Requirements => Print the lines from the one containing "4,18; substitutions are not accepted." through the one containing "Report: 8,09", both included, reproducing each character for character and printing nothing else.

Raw records =>
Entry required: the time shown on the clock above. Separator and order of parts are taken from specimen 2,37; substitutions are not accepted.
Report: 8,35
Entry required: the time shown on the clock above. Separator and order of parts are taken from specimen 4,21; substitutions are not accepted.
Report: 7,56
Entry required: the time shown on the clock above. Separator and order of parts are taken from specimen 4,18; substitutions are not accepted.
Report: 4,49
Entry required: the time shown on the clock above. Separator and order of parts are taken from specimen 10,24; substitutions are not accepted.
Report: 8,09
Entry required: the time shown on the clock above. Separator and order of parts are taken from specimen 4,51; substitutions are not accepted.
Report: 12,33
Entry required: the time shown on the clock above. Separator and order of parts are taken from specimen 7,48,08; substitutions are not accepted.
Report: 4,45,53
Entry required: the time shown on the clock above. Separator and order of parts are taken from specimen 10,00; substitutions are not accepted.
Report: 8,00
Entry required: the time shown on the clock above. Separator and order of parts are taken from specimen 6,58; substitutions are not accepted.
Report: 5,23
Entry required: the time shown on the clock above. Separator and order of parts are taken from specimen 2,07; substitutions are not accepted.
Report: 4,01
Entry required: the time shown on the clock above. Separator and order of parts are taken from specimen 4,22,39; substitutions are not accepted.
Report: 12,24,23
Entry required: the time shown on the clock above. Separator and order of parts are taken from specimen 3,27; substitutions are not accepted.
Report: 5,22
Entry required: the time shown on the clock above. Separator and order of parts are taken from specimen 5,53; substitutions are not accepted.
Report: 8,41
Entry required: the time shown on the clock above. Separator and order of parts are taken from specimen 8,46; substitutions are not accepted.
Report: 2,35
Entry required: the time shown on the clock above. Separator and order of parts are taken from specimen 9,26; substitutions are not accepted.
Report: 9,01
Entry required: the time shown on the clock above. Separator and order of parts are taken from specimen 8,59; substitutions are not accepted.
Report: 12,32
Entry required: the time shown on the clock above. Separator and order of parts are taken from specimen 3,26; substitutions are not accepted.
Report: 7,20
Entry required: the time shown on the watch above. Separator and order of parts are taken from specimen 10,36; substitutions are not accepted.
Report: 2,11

Full answer =>
Entry required: the time shown on the clock above. Separator and order of parts are taken from specimen 4,18; substitutions are not accepted.
Report: 4,49
Entry required: the time shown on the clock above. Separator and order of parts are taken from specimen 10,24; substitutions are not accepted.
Report: 8,09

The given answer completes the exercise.